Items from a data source

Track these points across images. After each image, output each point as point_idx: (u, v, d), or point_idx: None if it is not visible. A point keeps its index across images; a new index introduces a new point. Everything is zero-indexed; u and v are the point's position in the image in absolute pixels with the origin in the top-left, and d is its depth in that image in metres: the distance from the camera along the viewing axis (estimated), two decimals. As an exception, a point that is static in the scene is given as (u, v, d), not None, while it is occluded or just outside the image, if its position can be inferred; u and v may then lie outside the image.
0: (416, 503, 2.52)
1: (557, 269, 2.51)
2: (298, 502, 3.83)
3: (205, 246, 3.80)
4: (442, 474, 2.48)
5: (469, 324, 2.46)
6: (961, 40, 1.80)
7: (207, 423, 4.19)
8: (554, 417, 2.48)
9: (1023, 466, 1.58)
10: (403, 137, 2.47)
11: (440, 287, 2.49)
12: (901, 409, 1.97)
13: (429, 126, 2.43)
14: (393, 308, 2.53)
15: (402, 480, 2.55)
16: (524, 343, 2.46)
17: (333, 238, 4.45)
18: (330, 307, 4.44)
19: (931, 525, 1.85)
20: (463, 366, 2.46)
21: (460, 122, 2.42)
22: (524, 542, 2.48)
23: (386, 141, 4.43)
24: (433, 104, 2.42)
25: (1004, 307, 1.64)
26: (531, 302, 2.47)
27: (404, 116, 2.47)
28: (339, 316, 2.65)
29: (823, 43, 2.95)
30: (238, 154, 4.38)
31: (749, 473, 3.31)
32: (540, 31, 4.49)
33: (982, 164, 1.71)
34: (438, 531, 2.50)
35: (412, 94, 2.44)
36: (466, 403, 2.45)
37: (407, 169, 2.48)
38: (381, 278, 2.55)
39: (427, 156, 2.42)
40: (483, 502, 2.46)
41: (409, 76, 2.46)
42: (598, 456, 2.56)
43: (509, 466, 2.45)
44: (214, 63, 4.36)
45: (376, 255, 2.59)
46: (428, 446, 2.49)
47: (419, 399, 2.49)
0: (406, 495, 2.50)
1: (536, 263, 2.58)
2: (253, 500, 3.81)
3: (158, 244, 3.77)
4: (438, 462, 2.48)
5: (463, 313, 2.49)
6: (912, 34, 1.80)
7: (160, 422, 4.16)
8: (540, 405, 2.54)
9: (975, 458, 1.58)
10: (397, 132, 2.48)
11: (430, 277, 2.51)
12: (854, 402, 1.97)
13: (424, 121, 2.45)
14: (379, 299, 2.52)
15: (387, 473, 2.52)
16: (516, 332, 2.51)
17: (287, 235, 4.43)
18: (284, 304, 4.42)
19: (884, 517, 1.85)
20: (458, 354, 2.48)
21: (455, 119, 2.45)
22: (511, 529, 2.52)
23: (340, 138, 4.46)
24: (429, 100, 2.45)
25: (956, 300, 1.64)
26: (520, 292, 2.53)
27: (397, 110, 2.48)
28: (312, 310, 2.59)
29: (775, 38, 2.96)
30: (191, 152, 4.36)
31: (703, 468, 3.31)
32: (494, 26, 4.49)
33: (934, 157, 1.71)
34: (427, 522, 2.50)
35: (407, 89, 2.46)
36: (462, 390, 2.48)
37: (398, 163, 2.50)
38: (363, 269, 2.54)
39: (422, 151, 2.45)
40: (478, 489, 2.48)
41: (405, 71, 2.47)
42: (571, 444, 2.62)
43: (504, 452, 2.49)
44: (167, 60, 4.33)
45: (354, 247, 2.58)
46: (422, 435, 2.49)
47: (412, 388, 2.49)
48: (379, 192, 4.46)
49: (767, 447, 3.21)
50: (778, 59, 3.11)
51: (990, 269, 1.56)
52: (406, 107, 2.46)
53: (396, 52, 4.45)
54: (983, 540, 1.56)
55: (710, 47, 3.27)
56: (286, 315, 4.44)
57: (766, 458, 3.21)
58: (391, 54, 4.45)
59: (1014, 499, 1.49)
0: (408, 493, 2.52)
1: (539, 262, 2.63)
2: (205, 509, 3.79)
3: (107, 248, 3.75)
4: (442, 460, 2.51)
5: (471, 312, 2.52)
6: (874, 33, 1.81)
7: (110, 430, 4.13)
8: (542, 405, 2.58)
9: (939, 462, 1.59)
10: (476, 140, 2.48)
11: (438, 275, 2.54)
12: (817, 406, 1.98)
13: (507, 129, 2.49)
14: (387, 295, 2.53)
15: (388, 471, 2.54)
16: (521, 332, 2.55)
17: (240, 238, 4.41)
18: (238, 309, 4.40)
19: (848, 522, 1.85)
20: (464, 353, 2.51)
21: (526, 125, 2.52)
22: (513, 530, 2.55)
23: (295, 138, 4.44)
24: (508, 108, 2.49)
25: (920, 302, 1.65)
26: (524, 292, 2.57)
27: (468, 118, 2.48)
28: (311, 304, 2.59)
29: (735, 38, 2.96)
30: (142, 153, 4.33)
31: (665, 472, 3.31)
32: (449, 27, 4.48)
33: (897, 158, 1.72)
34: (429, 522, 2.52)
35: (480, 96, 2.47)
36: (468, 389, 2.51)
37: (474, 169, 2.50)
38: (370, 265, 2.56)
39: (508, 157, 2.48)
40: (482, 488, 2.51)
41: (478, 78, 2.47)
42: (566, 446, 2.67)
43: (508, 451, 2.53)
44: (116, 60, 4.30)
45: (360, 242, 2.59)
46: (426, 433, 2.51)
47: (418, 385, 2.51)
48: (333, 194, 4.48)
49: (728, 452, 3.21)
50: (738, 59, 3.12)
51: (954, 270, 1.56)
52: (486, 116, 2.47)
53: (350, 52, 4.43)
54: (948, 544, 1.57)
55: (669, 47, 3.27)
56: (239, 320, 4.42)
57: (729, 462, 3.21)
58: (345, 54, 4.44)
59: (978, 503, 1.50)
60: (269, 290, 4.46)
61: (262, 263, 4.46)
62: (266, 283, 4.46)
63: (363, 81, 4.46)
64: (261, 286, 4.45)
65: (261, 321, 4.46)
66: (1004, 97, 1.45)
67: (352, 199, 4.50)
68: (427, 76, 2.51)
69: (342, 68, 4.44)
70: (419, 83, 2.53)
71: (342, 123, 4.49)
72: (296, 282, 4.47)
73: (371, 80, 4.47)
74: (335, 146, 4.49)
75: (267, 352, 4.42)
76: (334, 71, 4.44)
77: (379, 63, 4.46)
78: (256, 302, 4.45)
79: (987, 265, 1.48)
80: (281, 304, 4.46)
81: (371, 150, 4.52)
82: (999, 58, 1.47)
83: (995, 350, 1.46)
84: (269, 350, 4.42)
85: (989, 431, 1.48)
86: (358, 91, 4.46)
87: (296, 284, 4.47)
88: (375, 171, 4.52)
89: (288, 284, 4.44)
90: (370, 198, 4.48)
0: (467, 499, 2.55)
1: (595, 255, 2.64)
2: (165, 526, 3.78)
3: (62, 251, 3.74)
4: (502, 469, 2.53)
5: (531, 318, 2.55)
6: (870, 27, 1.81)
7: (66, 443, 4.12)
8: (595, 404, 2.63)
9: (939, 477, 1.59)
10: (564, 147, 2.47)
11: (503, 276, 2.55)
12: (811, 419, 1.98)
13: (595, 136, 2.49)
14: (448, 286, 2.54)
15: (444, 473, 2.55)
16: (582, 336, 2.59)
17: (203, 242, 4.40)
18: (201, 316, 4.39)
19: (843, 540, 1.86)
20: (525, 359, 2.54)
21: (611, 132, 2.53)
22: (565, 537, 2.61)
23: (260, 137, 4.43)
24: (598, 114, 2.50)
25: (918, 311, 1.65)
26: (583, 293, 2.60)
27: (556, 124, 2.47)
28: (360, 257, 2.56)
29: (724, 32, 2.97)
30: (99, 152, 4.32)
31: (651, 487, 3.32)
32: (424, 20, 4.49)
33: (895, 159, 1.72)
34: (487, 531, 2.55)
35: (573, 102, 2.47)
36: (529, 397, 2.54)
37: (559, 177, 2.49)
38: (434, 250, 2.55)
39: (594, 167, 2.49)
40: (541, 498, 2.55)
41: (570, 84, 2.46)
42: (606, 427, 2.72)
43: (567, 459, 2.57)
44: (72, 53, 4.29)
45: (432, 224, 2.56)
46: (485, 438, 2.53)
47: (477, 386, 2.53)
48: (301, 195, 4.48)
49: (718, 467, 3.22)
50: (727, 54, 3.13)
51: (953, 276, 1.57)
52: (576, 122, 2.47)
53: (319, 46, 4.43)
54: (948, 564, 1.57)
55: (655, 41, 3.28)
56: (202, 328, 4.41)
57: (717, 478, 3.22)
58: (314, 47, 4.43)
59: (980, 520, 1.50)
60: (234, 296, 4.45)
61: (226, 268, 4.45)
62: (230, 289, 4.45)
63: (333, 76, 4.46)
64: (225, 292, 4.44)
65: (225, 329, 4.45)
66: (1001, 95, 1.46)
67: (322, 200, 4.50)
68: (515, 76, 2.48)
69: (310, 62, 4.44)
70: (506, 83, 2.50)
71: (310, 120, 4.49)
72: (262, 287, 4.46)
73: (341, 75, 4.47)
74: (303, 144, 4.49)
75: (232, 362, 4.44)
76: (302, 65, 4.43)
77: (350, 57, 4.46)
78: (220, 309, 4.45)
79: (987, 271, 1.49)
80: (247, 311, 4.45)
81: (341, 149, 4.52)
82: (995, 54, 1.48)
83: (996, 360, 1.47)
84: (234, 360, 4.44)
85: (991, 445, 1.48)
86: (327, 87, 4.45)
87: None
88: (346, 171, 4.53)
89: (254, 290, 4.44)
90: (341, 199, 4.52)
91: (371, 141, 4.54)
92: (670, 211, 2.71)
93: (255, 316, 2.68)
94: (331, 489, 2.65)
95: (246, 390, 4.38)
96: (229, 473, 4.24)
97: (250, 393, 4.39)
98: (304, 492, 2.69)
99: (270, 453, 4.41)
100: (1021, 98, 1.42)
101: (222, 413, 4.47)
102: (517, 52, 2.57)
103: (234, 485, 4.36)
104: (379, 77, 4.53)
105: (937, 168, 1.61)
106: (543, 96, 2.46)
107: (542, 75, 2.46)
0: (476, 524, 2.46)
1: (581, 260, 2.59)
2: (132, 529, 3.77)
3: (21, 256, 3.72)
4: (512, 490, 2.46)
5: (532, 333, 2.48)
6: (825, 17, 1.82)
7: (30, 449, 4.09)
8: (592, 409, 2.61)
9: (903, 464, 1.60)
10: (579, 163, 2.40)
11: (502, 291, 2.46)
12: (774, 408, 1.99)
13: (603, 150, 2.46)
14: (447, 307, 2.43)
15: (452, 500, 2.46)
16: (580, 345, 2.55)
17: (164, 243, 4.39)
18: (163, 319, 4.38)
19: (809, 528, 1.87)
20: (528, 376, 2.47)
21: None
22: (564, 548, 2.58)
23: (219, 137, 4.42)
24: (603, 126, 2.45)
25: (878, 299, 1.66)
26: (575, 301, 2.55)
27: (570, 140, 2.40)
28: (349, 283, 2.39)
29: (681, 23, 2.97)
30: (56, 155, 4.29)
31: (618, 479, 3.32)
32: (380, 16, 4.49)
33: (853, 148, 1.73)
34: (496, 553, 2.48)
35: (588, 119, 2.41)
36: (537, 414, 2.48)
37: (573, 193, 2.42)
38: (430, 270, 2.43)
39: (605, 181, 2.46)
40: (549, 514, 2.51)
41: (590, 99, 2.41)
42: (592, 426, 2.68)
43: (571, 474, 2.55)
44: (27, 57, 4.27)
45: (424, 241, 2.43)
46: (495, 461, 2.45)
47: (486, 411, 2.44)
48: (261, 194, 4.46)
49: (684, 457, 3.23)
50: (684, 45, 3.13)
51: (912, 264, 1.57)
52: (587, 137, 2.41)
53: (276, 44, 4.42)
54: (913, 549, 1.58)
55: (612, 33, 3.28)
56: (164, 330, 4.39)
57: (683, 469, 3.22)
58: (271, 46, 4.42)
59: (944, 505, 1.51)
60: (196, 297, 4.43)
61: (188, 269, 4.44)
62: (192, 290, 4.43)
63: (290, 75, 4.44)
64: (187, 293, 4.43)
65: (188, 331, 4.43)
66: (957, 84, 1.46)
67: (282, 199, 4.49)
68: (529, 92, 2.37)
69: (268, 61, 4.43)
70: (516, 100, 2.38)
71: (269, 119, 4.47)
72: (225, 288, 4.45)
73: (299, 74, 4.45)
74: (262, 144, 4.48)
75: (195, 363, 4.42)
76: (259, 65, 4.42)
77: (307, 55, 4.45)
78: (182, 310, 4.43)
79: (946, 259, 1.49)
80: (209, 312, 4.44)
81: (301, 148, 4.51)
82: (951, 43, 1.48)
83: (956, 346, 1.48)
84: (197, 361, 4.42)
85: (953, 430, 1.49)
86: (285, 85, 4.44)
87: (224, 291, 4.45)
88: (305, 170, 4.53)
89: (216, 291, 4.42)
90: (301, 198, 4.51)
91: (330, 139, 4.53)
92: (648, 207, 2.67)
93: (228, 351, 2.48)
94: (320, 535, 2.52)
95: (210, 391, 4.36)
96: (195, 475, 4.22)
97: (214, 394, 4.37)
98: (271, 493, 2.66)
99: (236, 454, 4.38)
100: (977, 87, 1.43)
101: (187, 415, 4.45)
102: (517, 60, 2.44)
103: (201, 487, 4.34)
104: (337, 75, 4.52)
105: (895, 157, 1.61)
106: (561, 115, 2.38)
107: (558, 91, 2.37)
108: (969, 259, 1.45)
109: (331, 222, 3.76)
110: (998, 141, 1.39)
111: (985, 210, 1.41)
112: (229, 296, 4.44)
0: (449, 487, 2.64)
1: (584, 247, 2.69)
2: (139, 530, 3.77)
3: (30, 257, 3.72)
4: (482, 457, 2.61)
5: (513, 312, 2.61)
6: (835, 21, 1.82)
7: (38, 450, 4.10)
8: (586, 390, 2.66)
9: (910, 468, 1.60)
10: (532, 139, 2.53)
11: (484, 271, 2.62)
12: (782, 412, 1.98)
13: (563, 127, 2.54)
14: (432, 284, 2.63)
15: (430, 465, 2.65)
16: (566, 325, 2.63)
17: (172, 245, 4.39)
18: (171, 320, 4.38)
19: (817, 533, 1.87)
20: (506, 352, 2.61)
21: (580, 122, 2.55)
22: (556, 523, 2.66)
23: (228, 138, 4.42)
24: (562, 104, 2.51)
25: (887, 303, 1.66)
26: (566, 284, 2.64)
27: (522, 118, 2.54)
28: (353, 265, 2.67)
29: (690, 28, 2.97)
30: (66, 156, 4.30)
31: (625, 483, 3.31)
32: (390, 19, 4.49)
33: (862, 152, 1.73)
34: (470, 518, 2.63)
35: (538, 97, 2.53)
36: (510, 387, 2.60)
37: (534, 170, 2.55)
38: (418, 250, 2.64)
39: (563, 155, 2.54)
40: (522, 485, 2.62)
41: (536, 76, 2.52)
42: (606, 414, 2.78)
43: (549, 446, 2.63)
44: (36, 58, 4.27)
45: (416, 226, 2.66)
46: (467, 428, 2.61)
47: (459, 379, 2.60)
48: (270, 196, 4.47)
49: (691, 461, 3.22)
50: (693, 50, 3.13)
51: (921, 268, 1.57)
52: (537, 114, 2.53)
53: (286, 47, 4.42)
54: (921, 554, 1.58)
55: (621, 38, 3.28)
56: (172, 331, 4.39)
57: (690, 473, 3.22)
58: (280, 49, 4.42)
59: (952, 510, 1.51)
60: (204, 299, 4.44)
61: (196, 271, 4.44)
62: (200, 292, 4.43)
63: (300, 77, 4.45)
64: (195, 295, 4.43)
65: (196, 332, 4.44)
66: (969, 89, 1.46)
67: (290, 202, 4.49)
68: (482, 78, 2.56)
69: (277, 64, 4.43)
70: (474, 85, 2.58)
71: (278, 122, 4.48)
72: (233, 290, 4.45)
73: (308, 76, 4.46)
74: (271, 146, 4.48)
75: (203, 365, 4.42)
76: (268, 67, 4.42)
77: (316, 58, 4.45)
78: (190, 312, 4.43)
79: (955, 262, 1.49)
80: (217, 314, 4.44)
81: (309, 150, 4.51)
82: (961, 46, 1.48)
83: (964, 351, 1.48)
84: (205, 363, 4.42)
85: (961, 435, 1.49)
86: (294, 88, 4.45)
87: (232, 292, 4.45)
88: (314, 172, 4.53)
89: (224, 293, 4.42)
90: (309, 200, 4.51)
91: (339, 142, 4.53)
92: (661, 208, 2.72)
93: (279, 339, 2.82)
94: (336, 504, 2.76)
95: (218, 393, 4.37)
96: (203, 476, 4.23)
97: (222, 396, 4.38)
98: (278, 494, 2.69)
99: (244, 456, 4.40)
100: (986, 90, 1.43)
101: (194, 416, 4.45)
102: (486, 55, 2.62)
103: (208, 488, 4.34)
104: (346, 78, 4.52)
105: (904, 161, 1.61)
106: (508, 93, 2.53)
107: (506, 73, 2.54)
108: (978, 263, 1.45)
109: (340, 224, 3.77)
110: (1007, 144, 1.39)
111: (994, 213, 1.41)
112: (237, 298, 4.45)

WHAT YOU NEED TO DO
Only the lines above starting with the one with "62: (266, 283, 4.46)" and going through the one with "89: (288, 284, 4.44)" are to be copied, word for word and with both ends kept.

SOLUTION FOR THIS PROBLEM
62: (266, 283, 4.46)
63: (363, 81, 4.46)
64: (261, 286, 4.45)
65: (261, 321, 4.46)
66: (1004, 97, 1.45)
67: (352, 199, 4.50)
68: (427, 76, 2.51)
69: (342, 68, 4.44)
70: (419, 83, 2.53)
71: (342, 123, 4.49)
72: (296, 282, 4.47)
73: (371, 80, 4.47)
74: (335, 146, 4.49)
75: (267, 352, 4.42)
76: (334, 71, 4.44)
77: (379, 63, 4.46)
78: (256, 302, 4.45)
79: (987, 265, 1.48)
80: (281, 304, 4.46)
81: (371, 150, 4.52)
82: (999, 58, 1.47)
83: (995, 350, 1.46)
84: (269, 350, 4.42)
85: (989, 431, 1.48)
86: (358, 91, 4.46)
87: (296, 284, 4.47)
88: (375, 171, 4.52)
89: (288, 284, 4.44)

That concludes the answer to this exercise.